══ Texto de estudio ══

—¿Sigue siendo para los chicos y adolescentes la escuela el mejor lugar de transmisión de la historia y sus debates?
—La escuela sigue ocupando un lugar fundamental que quizás no está entre lo más destacado ni produce los enunciados más ricos e interesantes. Pero lo que tiene la escuela de notable es que es permanente, constante, un trabajo que nunca ha dejado de intentar una marca a propósito de esta transmisión. Los 9 de julio, como las grandes fechas, tienen una llegada y una capacidad de transmisión que muchas veces se da también en los grandes desfiles, concentraciones de masas o actos populares, que producen un impacto en la imaginación de la sociedad y las nuevas generaciones. De todas maneras el trabajo de la escuela ahí es clave. Porque el 9 de julio y todas las fechas patrias tienden a ser tomadas por el pintoresquismo que, la mayor parte de las veces, le quita todo riesgo político. Y que efectivamente fueron tomadas por el riesgo político de situaciones de desacuerdo, donde había mucho peligro. La revolución de Mayo y las revoluciones en América entera estaban en riesgo. José María Ramos Mejía señala en su libro "Las multitudes argentinas" que ese fue el año terrible de la emancipación americana. Parecía que terminaban y no tenían salida. San Martín gobernaba tan sólo la provincia de Cuyo y la posibilidad de pensar que pudiera ser cierto el cruce de los Andes era bastante inverosímil. Bolívar no era quien fue después, estaba refugiado en Haití viendo cómo iba a conseguir su intento revolucionario. En Chile habían ganado nuevamente los realistas. Muchas veces el pintoresco que se hace de estas fechas le quita todo el riesgo y las transforma en una suerte de mancomunión muy vacua. Como si la historia estuviera exenta de los debates políticos, como si no estuviera hecha sobre la base de los desacuerdos y del conflicto. Lo que pasa es que hay un intento de construir que vivir en común es pura homogeneidad y acuerdo. Cuando vivir en común es hacerlo exponiendo sin miedo esos desacuerdos que hacen rica la vida pública.

═══

● Consigna 1
Según la entrevista sobre la escuela y las fechas patrias, ¿dónde estaba refugiado Bolívar?
● Consigna 2
Por favor, traduce al inglés esta oración de la entrevista sobre la escuela y las fechas patrias: "En Chile habían ganado nuevamente los realistas".
● Consigna 3
Retoma la entrevista sobre la escuela y las fechas patrias justo después de su última oración y escribe un párrafo más.

══ Datos proporcionados ══

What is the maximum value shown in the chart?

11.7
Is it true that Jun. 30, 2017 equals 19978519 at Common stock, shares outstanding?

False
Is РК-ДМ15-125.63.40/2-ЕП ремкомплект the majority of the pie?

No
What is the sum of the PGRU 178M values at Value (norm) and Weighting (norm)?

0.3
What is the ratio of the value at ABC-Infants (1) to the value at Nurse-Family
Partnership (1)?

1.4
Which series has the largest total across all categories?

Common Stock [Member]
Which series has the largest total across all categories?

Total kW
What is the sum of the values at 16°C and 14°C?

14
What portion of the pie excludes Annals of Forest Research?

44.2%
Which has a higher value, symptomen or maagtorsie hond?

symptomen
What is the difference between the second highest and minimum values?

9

═══

● Resultado 1
En Haití.

● Resultado 2
In Chile, the royalists had won again.

● Resultado 3
—¿Cómo analiza el vínculo de las distintas generaciones con los símbolos patrios?
—Los símbolos patrios están tomados por la historia y su devenir. Cuando era estudiante secundario había una canción de Sumo que decía "yo quiero a mi bandera, planchadita, planchadita, planchadita". Y otro tema Luca decía: "No vayas a la escuela porque San Martín te espera". Había algo de enojo con esos símbolos patrios, que para las nuevas generaciones habían sido malversados por la última dictadura militar. Ahí hay un gran tema: cuando un gobierno defiende intereses que nada tienen que ver con lo nacional y lo democrático se apropian de los símbolos e intentan dar una definición que es entre pintoresca y elitista. Y producen un enorme cansancio con esos símbolos en buena parte de la sociedad, que se los quiere sacar de encima. Lo que es un problema, porque lo más interesante es que todas las generaciones nos podamos hacer cargo de los símbolos, sumándole un cierto grado de complejidad. Hoy lo más interesante es pensar que los símbolos patrios están ligados a una historia que es la de nuestro continente. Eso me parece importante y más en un contexto geopolítico como el que estamos viviendo hoy.